Alaska’s most famous mushing event happened in 1925. Two children in Nome were diagnosed with diphtheria and an epidemic threatened the entire town. The closest antitoxin was almost 900 miles away in Anchorage. Twenty pounds of serum was placed on a train that made it as far north as Nenana. Through a blizzard, the serum was then passed to 20 mushers and their teams who relayed the package almost 700 miles to Nome. The team that brought the serum into Nome was Balto and Kaasen who arrived on Front Street in the early morning. The serum was delivered in five and a half days.
Juneau, Alaska, October 1918: With a population closing in on 2,000, Juneau was the largest city in Alaska. Many of Juneau’s young men were in the military. The Spanish flu was hitting Juneau hard and October 1918 was the deadliest month of the entire pandemic. Over half a million Americans were dying from the pandemic. Those living in Juneau in 1918 surely felt it was “the worst of times/ a season of Darkness/a winter of despair.”
However, more testing of Juneau’s resolve was on the way.
The SS Princess Sophia departed Skagway in late October bound for Vancouver. In heavy snow, seas, and fog, the Sophia blew off course and grounded on Vanderbilt Reef. Several Juneau vessels immediately responded but Sophia’s captain thought it best to wait until the storm died down. Forty hours passed before the ship broke apart and quickly sank. All 353 lives were lost.
Ken Coates and Bill Morrison, authors, of “The Sinking of the Princess Sophia: Taking the North Down with Her” wrote “Almost every adult in Juneau was involved in the recovery of the victims — locating and escorting the bodies to a guarded warehouse; personal effects were transferred to the vaults at Behrend’s Bank.

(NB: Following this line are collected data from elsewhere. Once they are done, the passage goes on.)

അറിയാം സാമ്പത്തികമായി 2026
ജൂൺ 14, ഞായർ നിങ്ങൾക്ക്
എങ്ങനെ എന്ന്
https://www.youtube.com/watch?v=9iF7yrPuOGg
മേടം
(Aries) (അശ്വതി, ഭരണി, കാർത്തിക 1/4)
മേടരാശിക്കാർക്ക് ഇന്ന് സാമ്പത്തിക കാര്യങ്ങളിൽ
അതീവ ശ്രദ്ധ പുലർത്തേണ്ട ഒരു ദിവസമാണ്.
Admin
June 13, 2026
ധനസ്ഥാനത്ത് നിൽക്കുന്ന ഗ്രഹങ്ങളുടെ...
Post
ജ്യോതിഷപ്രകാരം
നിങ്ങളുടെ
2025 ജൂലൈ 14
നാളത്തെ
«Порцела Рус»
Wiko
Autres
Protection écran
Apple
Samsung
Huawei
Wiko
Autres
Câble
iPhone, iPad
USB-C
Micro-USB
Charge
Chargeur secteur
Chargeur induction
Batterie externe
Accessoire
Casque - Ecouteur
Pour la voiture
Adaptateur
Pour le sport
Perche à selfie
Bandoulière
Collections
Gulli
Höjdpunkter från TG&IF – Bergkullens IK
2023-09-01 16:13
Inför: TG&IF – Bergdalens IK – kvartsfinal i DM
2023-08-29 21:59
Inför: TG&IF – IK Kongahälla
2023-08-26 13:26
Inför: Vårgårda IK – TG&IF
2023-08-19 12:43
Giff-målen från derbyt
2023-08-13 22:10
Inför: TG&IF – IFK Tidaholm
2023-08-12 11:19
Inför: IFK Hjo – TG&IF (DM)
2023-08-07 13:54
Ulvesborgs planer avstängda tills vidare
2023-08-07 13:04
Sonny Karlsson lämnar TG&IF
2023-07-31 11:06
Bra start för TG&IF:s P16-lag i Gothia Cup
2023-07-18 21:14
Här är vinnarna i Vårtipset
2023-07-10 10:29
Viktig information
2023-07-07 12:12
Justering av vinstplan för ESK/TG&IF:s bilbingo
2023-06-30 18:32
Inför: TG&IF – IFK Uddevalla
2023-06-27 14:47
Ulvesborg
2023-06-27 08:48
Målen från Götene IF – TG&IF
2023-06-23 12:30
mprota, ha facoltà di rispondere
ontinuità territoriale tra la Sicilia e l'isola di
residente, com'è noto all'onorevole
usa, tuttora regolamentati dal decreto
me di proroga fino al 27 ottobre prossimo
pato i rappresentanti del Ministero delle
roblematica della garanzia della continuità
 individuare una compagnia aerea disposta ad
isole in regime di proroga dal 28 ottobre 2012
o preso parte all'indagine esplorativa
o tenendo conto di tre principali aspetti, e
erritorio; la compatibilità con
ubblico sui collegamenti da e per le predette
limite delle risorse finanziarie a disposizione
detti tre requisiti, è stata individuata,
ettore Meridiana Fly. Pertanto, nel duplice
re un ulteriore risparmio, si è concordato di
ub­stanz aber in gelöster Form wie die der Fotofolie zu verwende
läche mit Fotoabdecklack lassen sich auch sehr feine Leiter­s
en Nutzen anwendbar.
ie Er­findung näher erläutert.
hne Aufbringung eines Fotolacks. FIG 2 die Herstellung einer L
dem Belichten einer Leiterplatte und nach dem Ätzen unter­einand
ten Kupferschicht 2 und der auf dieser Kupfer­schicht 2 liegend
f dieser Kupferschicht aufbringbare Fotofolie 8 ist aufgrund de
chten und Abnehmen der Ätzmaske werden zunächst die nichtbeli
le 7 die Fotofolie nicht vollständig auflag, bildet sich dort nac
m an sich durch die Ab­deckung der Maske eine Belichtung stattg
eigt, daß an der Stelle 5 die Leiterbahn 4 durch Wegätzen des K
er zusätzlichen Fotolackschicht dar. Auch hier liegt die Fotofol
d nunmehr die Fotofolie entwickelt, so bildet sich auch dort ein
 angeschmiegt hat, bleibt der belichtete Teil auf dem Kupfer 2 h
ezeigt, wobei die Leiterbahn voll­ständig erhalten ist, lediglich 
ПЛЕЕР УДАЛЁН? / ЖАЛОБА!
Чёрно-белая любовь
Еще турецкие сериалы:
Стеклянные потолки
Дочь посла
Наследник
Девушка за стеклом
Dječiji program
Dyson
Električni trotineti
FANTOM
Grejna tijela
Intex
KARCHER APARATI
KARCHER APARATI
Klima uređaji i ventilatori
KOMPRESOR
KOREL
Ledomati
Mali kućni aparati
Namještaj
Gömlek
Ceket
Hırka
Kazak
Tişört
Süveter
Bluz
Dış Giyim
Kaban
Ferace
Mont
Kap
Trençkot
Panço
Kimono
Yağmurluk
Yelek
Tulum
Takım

The cleaning and preparation of the oil soaked bodies for embalming was accomplished by a male team for male victims and a female team for women and children. The bodies then were readied for burial in Evergreen Cemetery or for shipment south.”

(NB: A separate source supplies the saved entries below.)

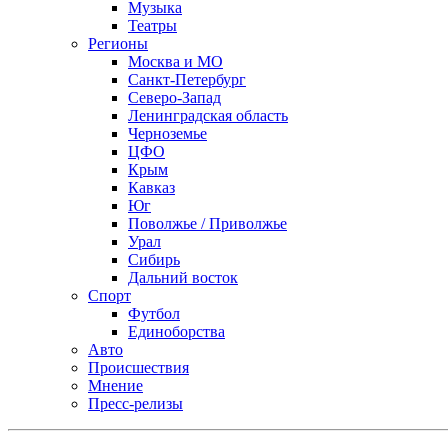
Музыка
Театры
Регионы
Москва и МО
Санкт-Петербург
Северо-Запад
Ленинградская область
Черноземье
ЦФО
Крым
Кавказ
Юг
Поволжье / Приволжье
Урал
Сибирь
Дальний восток
Спорт
Футбол
Единоборства
Авто
Происшествия
Мнение
Пресс-релизы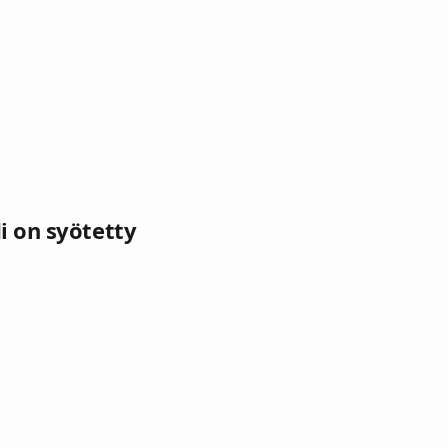
i on syötetty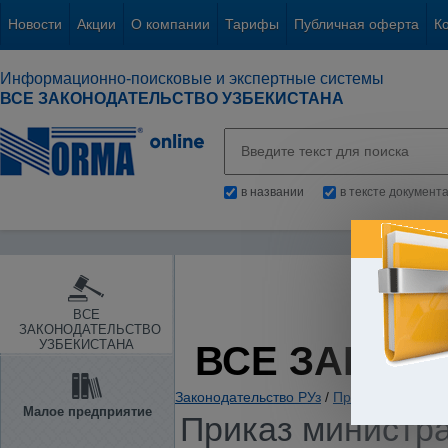
Новости
Акции
О компании
Тарифы
Публичная оферта
К
Информационно-поисковые и экспертные системы
ВСЕ ЗАКОНОДАТЕЛЬСТВО УЗБЕКИСТАНА
в названии
в тексте документ
ВСЕ
ЗАКОНОДАТЕЛЬСТВО
УЗБЕКИСТАНА
ВСЕ ЗАКОН
Законодательство РУз
/
Прокуратура. Ор
Малое предприятие
Приказ министра 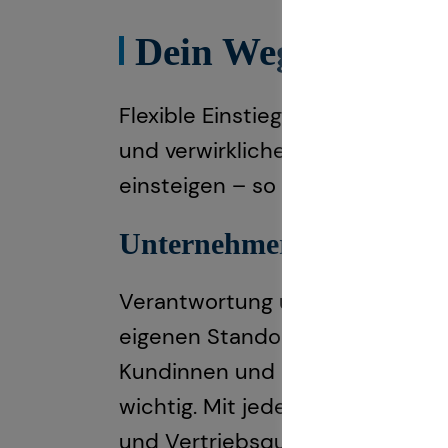
Dein Weg mit uns:
Flexible Einstiegsmöglichkeiten,
und verwirkliche dich selbst! 
einsteigen – so wie es zu deine
Unternehmer im Untern
Verantwortung übernehmen, ein
eigenen Standort: So sehen wi
Kundinnen und Kunden, aber meh
wichtig. Mit jeder nächsten Pos
und Vertriebsqualifikationen. B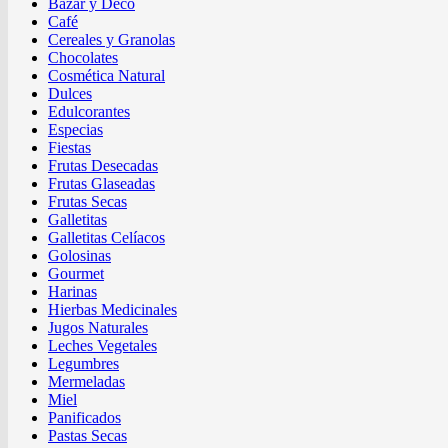
Bazar y Deco
Café
Cereales y Granolas
Chocolates
Cosmética Natural
Dulces
Edulcorantes
Especias
Fiestas
Frutas Desecadas
Frutas Glaseadas
Frutas Secas
Galletitas
Galletitas Celíacos
Golosinas
Gourmet
Harinas
Hierbas Medicinales
Jugos Naturales
Leches Vegetales
Legumbres
Mermeladas
Miel
Panificados
Pastas Secas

The people of Juneau treated each victim with dignity and honor.
In the worst of times, Juneau’s best came out.
Juneau, Alaska, March 2020: We don’t know how severe this coronavirus pandemic will be or how long it will last. In some ways this makes it harder to deal with because we don’t know when the worst is over. We are learning what precautions to take and what symptoms to look for.

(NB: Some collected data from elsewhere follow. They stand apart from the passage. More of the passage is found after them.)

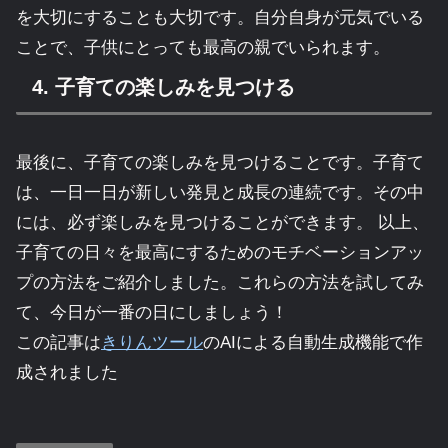
を大切にすることも大切です。自分自身が元気でいる
ことで、子供にとっても最高の親でいられます。
4. 子育ての楽しみを見つける
最後に、子育ての楽しみを見つけることです。子育て
は、一日一日が新しい発見と成長の連続です。その中
には、必ず楽しみを見つけることができます。 以上、
子育ての日々を最高にするためのモチベーションアッ
プの方法をご紹介しました。これらの方法を試してみ
て、今日が一番の日にしましょう！
この記事は
きりんツール
のAIによる自動生成機能で作
成されました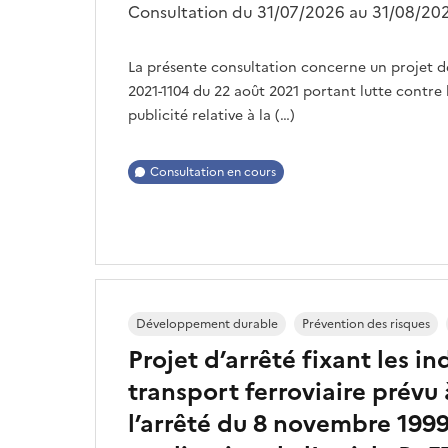
Consultation du 31/07/2026 au 31/08/202
La présente consultation concerne un projet de d
2021-1104 du 22 août 2021 portant lutte contre l
publicité relative à la (…)
Consultation en cours
Développement durable
Prévention des risques
Projet d’arrêté fixant les 
transport ferroviaire prévu 
l’arrêté du 8 novembre 1999 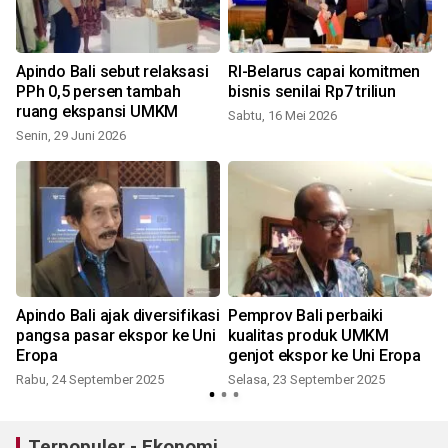
Apindo Bali sebut relaksasi
RI-Belarus capai komitmen
PPh 0,5 persen tambah
bisnis senilai Rp7 triliun
ruang ekspansi UMKM
Sabtu, 16 Mei 2026
Senin, 29 Juni 2026
Apindo Bali ajak diversifikasi
Pemprov Bali perbaiki
pangsa pasar ekspor ke Uni
kualitas produk UMKM
a
Eropa
genjot ekspor ke Uni Eropa
Rabu, 24 September 2025
Selasa, 23 September 2025
R
Terpopuler - Ekonomi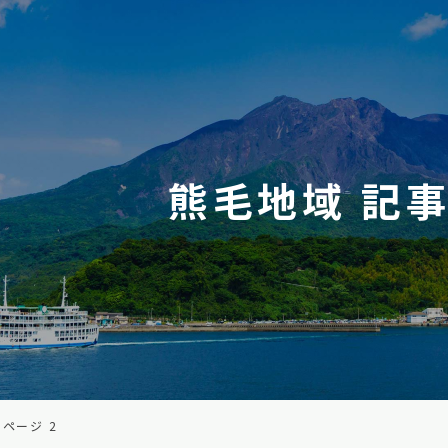
熊毛地域 記
ページ 2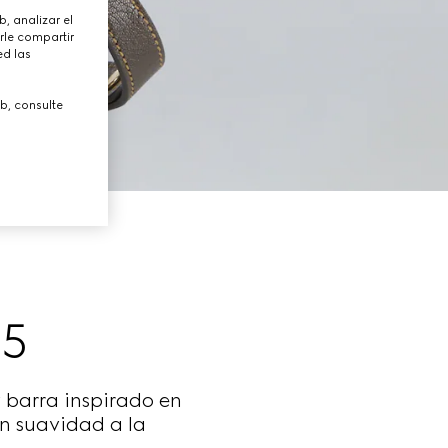
, analizar el
rle compartir
ed las
b, consulte
5
 barra inspirado en
an suavidad a la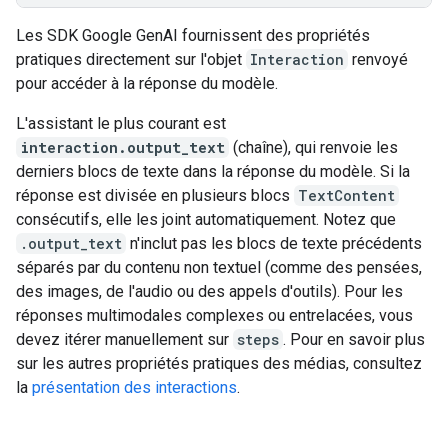
Les SDK Google GenAI fournissent des propriétés
pratiques directement sur l'objet
Interaction
renvoyé
pour accéder à la réponse du modèle.
L'assistant le plus courant est
interaction.output_text
(chaîne), qui renvoie les
derniers blocs de texte dans la réponse du modèle. Si la
réponse est divisée en plusieurs blocs
TextContent
consécutifs, elle les joint automatiquement. Notez que
.output_text
n'inclut pas les blocs de texte précédents
séparés par du contenu non textuel (comme des pensées,
des images, de l'audio ou des appels d'outils). Pour les
réponses multimodales complexes ou entrelacées, vous
devez itérer manuellement sur
steps
. Pour en savoir plus
sur les autres propriétés pratiques des médias, consultez
la
présentation des interactions
.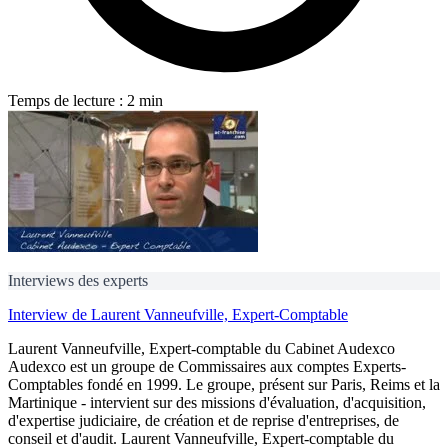
Temps de lecture : 2 min
Interviews des experts
Interview de Laurent Vanneufville, Expert-Comptable
Laurent Vanneufville, Expert-comptable du Cabinet Audexco
Audexco est un groupe de Commissaires aux comptes Experts-
Comptables fondé en 1999. Le groupe, présent sur Paris, Reims et la
Martinique - intervient sur des missions d'évaluation, d'acquisition,
d'expertise judiciaire, de création et de reprise d'entreprises, de
conseil et d'audit. Laurent Vanneufville, Expert-comptable du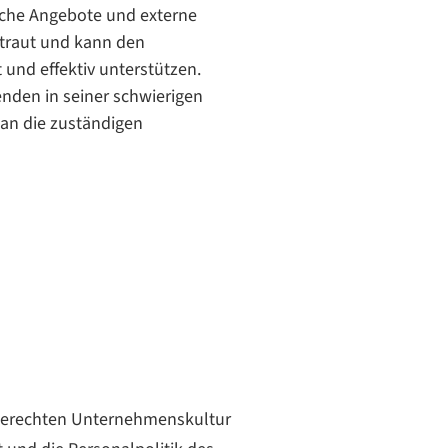
liche Angebote und externe
rtraut und kann den
 und effektiv unterstützen.
enden in seiner schwierigen
 an die zuständigen
engerechten Unternehmenskultur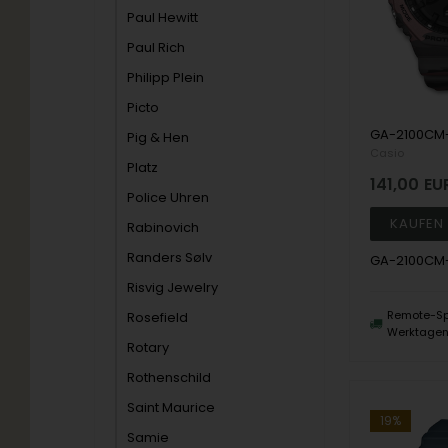
Paul Hewitt
Paul Rich
Philipp Plein
Picto
Pig & Hen
Casio
Platz
141,00
EU
Police Uhren
Rabinovich
Randers Sølv
GA-2100CM
Risvig Jewelry
Remote-Sp
Rosefield
Werktage
Rotary
Rothenschild
Saint Maurice
19%
Samie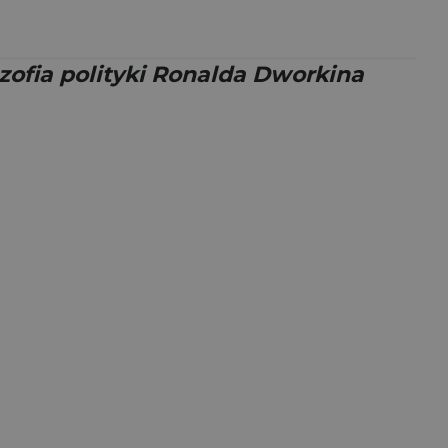
ozofia polityki Ronalda Dworkina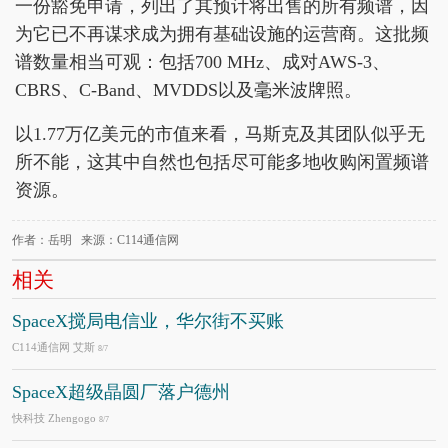
一份豁免申请，列出了其预计将出售的所有频谱，因
为它已不再谋求成为拥有基础设施的运营商。这批频
谱数量相当可观：包括700 MHz、成对AWS-3、
CBRS、C-Band、MVDDS以及毫米波牌照。
以1.77万亿美元的市值来看，马斯克及其团队似乎无
所不能，这其中自然也包括尽可能多地收购闲置频谱
资源。
作者：岳明 来源：C114通信网
相关
SpaceX搅局电信业，华尔街不买账
C114通信网 艾斯
8/7
SpaceX超级晶圆厂落户德州
快科技 Zhengogo
8/7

Meanwhile, while we are waiting and taking care of ourselves and others, let’s also help those who are taking a bigger hit than we are. A few suggestions:
• Buy gift cards from local businesses online or call and ask where one is available.
• Order takeout meals from local restaurants and add a generous tip.
• Send financial support to local major food bank distribution centers: Douglas Methodist, Resurrection Lutheran; Shepherd of the Valley.
• Select a health and social service organization serving the most vulnerable and send a donation.
• Pen a note to the transportation companies that are putting in countless hours supplying and resupplying the food and other goods we depend on. Don’t forget our Coast Guard and other military, medical, police, fire personnel, fuel delivery workers, grocers, postal workers, pharmacists, Customs and Border Protection, etc. If you failed writing class, purchase wrapped bake goods and drop them off with a thanks.
Lend a hand to all five, or do five of one or any combination of five. Extend a helping hand and when we get the all-clear support a local bar or coffee shop for a celebratory alcoholic or non-alcoholic drink and make a point of taking that local tourism excursion that you always wanted to take. Stay safe.
• Ken Koelsch was a teacher at Juneau-Douglas High School from 1969 to 1996, port director U.S. Customs and Border Protection from 1996 to 2014, served on the City and Borough of Juneau Assembly from 1997 to 2003, and as mayor of Juneau from 2016 to 2018.